Every semester, I try to take one random elective, a class that doesn’t fulfill any sort or requirement for my degree but just seems interesting. These classes have ranged from Housing & Homelessness in the United States to the Communications Revolution to Engineering Design Visualization, Graphics, & Fundamentals of CAD.
This semester, I’m taking a class called Jazz History, mostly because it sounded interesting, but also because it was described as being one of the “chillest” classes at Hopkins. As the semester (rather alarmingly) draws to a close, I can confidently say that both of these have proved to be true.

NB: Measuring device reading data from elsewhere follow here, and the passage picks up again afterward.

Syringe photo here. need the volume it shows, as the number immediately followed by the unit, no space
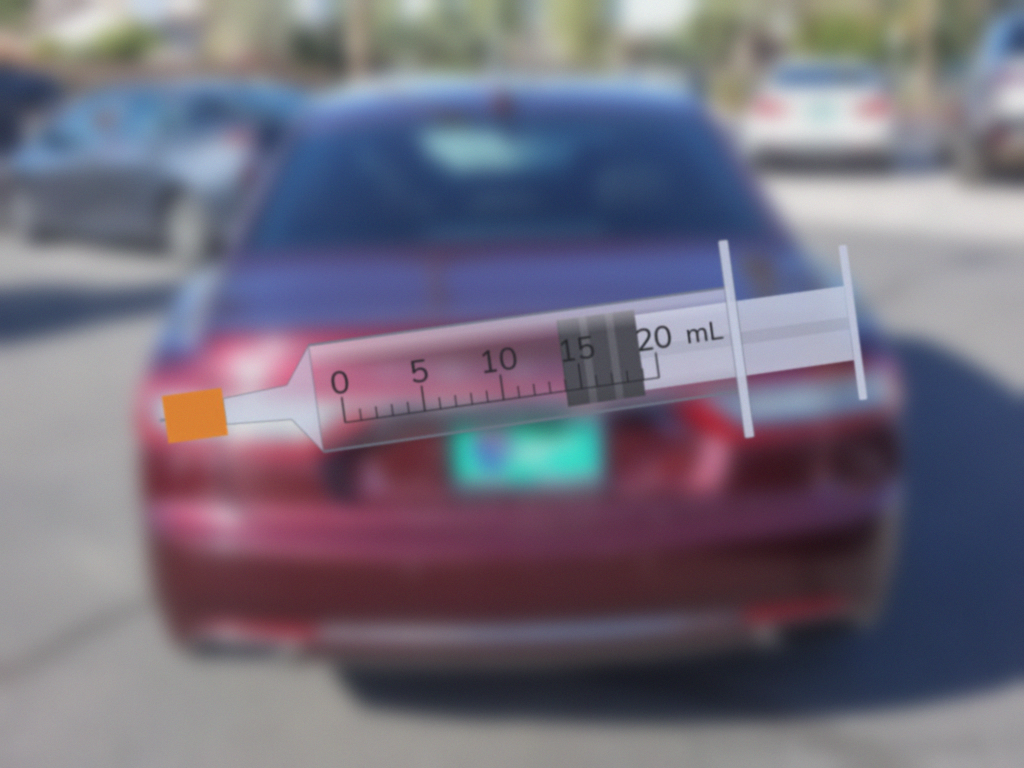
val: 14mL
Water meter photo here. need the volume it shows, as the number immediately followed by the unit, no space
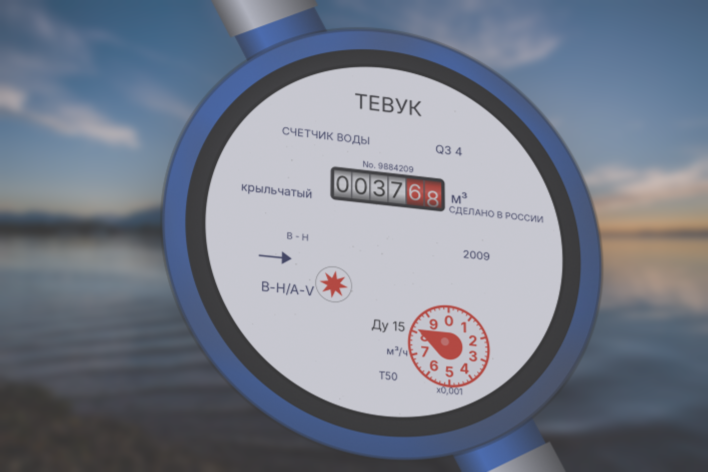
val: 37.678m³
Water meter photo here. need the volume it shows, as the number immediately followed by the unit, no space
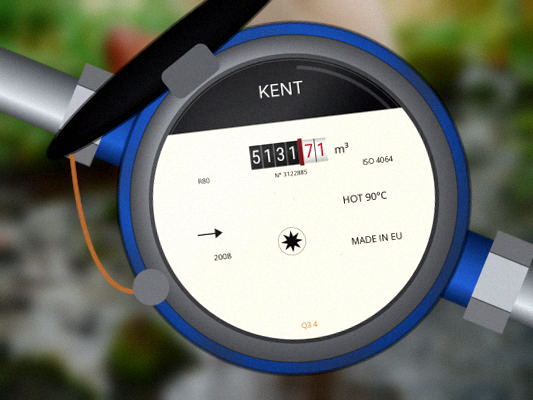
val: 5131.71m³
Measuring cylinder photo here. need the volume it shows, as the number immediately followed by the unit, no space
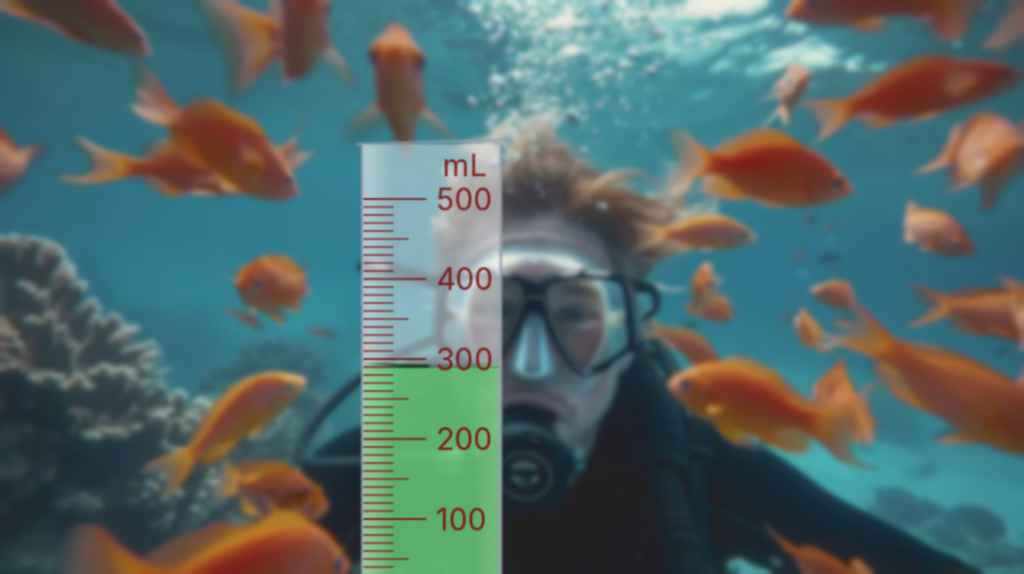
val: 290mL
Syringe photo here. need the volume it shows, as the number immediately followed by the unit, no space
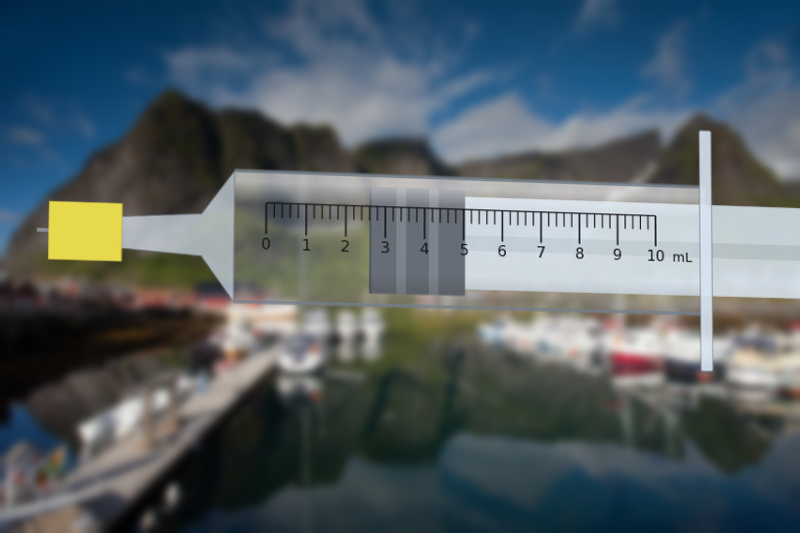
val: 2.6mL
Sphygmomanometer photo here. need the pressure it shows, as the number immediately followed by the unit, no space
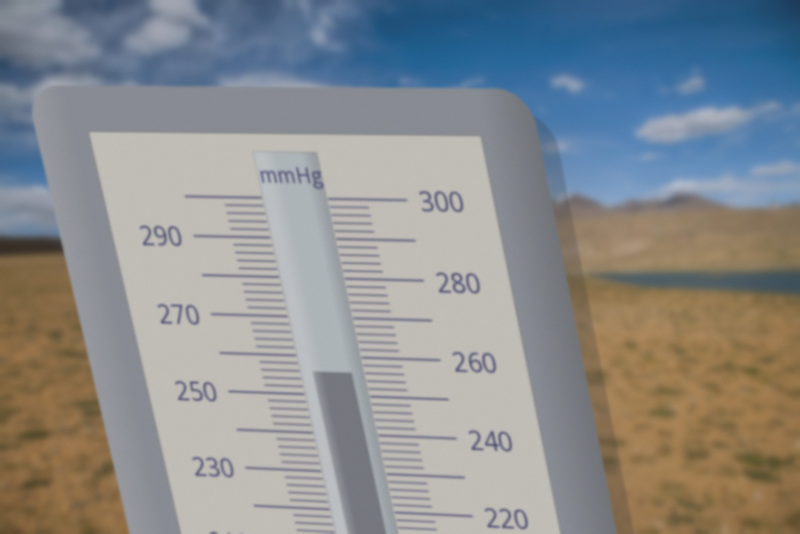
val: 256mmHg
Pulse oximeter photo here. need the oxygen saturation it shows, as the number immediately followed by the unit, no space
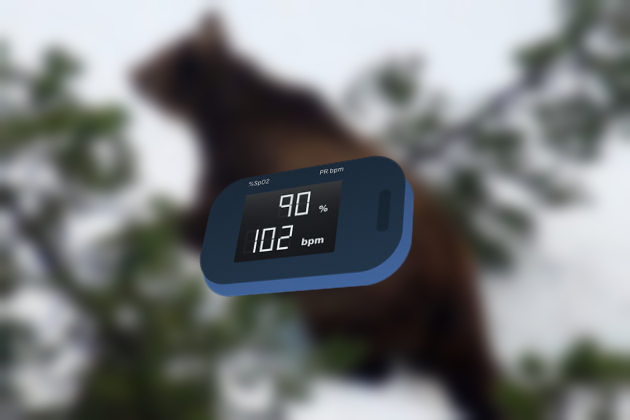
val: 90%
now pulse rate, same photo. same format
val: 102bpm
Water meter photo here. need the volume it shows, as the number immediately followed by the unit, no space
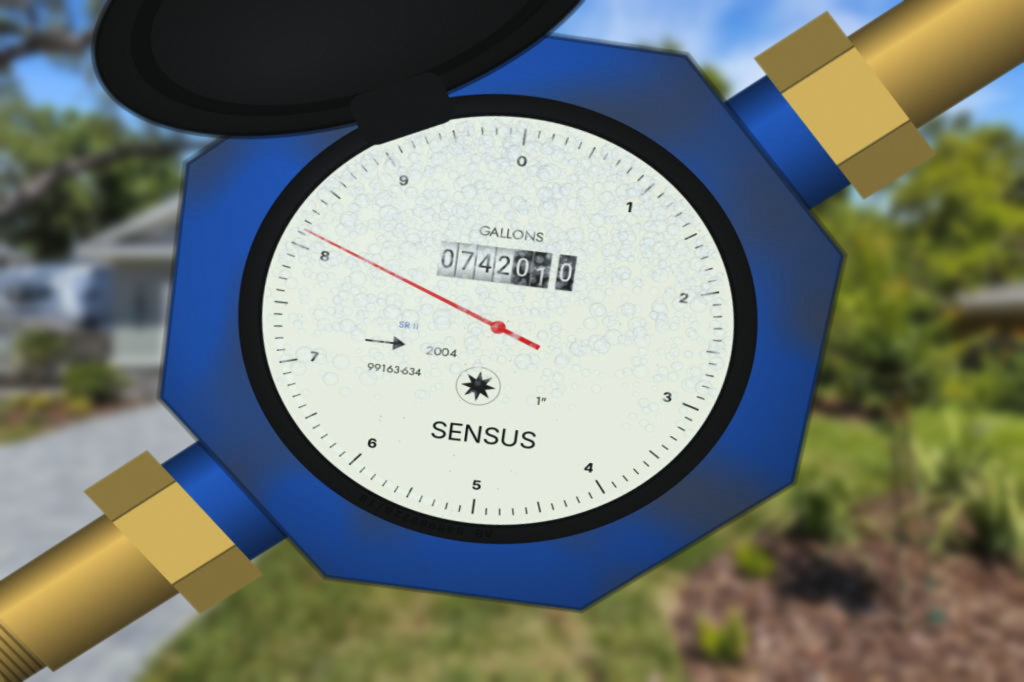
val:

The semester started with the early origins of Jazz, going back to the slave trade and early 19th century New Orleans, and we have followed the development of the genre all the way up to the present day. Before this class, I didn’t realize that there were so many different subclassifications within the genre and more than that, there are even multiple types of “bop,” (bebop, hard bop, post bop).
As far as grading goes, the class might be one of the most relaxed courses I’ve ever taken. Our professor actually works at Peabody and comes to Homewood to teach this course on Mondays and Wednesdays and it is clear that he is teaching this because he genuinely loves the material. We’ve had online quizzes for each decade covered, a midterm, and a handful of listening quizzes (one of which I’m studying for while writing this very blog!)
In addition to the more traditional assessments, another sizable chunk of our grade is attending and writing reviews for live jazz events in Baltimore. Apparently Baltimore is a hub for jazz, so having an academic incentive to go check out some events has been really cool. Back in September, my friend Katy and I went to a concert at the Baltimore Creative Alliance in Patterson, a really cool arts space that I otherwise wouldn’t have found, and this past weekend, my friend Charwat and I attended a jazz piano concert at An Die Musik, a venue devoted exclusively to jazz in Mt. Vernon.
While I am fairly accustomed to “hands-on learning” as an engineering student, this class has taken that concept in a whole different direction and has become one of my favorite classes I’ve taken at Hopkins.